Move your displayers inside the dashboard

For the next dashboard's displayers, the creation workflow is similar, but just applying the different values on filters and columns. Here is the quick summary of their configuration:

Displayer 2 - CPU usage metric displayer

1.- Apply filters and columns values as:

CPU usage metric displayer configuration
2.- Set a title for the chart and enable the refresh feature using an interval of 1second

3.- There is no need to change column patterns as the values already are in percentage format

Displayer 3 - Free disk space metric displayer

1.- Apply filters and columns values as:

Free disk space metric displayer configuration
2.- Set a title for the chart and enable the refresh feature using an interval of 1second

3.- Apply same column configuration (expression & pattern)  as the displayer 1.
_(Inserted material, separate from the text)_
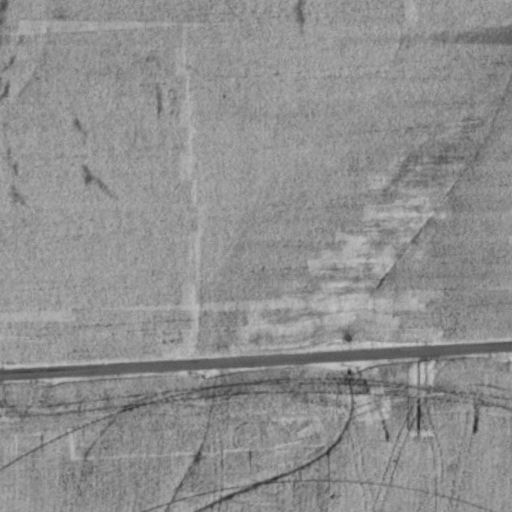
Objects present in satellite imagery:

Displayer 4 - Memory usage displayer using an area chart

1.- Apply filters and columns values as:

Memory usage area chart configuration
2.- Set a title for the chart and enable the refresh feature using an interval of 1second

3.- Apply same column configuration (expression & pattern)  as the displayer 1.
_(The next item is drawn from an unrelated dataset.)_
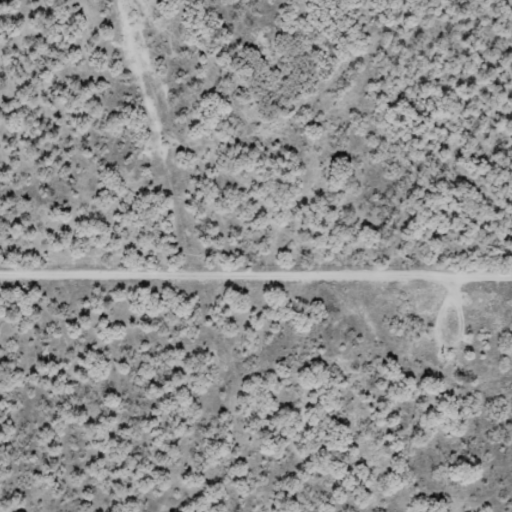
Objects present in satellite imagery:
road: (252, 321)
Displayer 5 - Servers pie chart

1.- Apply filters and columns values as:

Server pie chart configuration
2.- Set a title for the chart and enable the refresh feature using an interval of 1second

Video

In order to show the system metrics dashboard in action, here there is quick video that shows how to create some displayers, apply the configurations and move them inside the dashboard areas for generating the final layout.

The environment used for this tutorial was:

Environemnt used for the tutorial

Also consider that the metrics data is coming from two different servers (under our control), so we can start, stop and stress them producing the real-time data being monitored by the dashboard.

To avoid long videos it starts with the data set definition, the dashboard and some displayers already created and configured.